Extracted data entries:
§
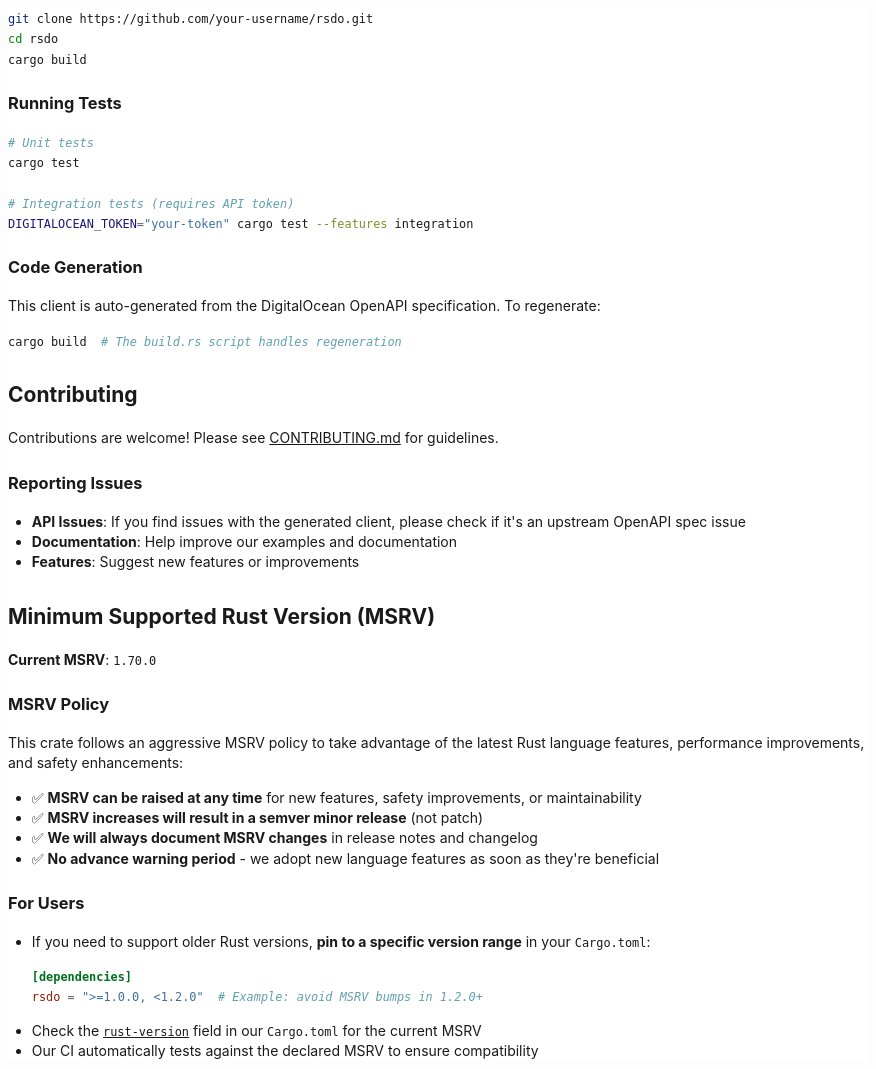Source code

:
 ```bash
git clone https://github.com/your-username/rsdo.git
cd rsdo
cargo build
```

### Running Tests

```bash
# Unit tests
cargo test

# Integration tests (requires API token)
DIGITALOCEAN_TOKEN="your-token" cargo test --features integration
```

### Code Generation

This client is auto-generated from the DigitalOcean OpenAPI specification. To regenerate:

```bash
cargo build  # The build.rs script handles regeneration
```

## Contributing

Contributions are welcome! Please see [CONTRIBUTING.md](CONTRIBUTING.md) for guidelines.

### Reporting Issues

- **API Issues**: If you find issues with the generated client, please check if it's an upstream OpenAPI spec issue
- **Documentation**: Help improve our examples and documentation
- **Features**: Suggest new features or improvements

## Minimum Supported Rust Version (MSRV)

**Current MSRV**: `1.70.0`

### MSRV Policy

This crate follows an aggressive MSRV policy to take advantage of the latest Rust language features, performance improvements, and safety enhancements:

- ✅ **MSRV can be raised at any time** for new features, safety improvements, or maintainability
- ✅ **MSRV increases will result in a semver minor release** (not patch)
- ✅ **We will always document MSRV changes** in release notes and changelog
- ✅ **No advance warning period** - we adopt new language features as soon as they're beneficial

### For Users

- If you need to support older Rust versions, **pin to a specific version range** in your `Cargo.toml`:
  ```toml
  [dependencies]
  rsdo = ">=1.0.0, <1.2.0"  # Example: avoid MSRV bumps in 1.2.0+
  ```
- Check the [`rust-version`](https://doc.rust-lang.org/cargo/reference/manifest.html#the-rust-version-field) field in our `Cargo.toml` for the current MSRV
- Our CI automatically tests against the declared MSRV to ensure compatibility
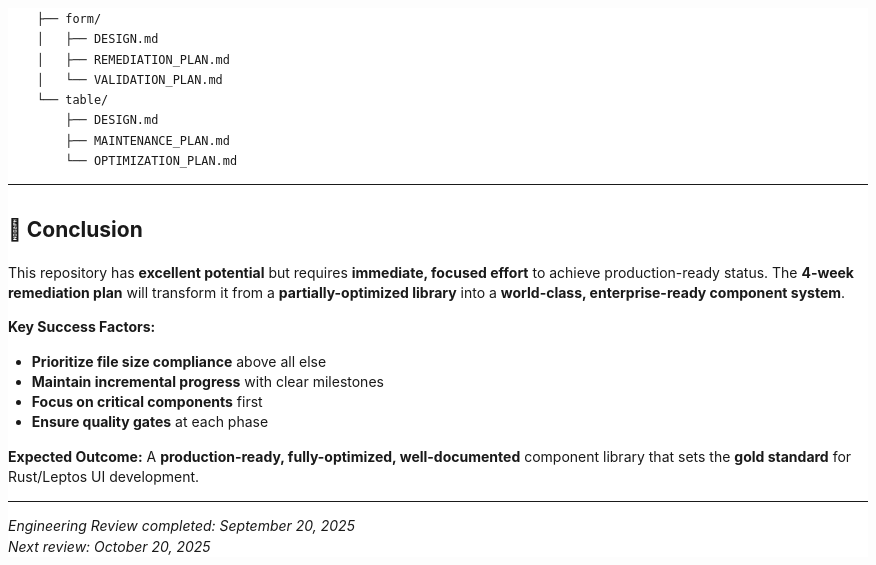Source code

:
 ```
    ├── form/
    │   ├── DESIGN.md
    │   ├── REMEDIATION_PLAN.md
    │   └── VALIDATION_PLAN.md
    └── table/
        ├── DESIGN.md
        ├── MAINTENANCE_PLAN.md
        └── OPTIMIZATION_PLAN.md
```

---

## 🎯 Conclusion

This repository has **excellent potential** but requires **immediate, focused effort** to achieve production-ready status. The **4-week remediation plan** will transform it from a **partially-optimized library** into a **world-class, enterprise-ready component system**.

**Key Success Factors:**
- **Prioritize file size compliance** above all else
- **Maintain incremental progress** with clear milestones
- **Focus on critical components** first
- **Ensure quality gates** at each phase

**Expected Outcome:**
A **production-ready, fully-optimized, well-documented** component library that sets the **gold standard** for Rust/Leptos UI development.

---

*Engineering Review completed: September 20, 2025*  
*Next review: October 20, 2025*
§
What needs to be done ->
Each line of the data that has the string "release" counts once; give the total and nothing else.

Answer for this exercise ->
2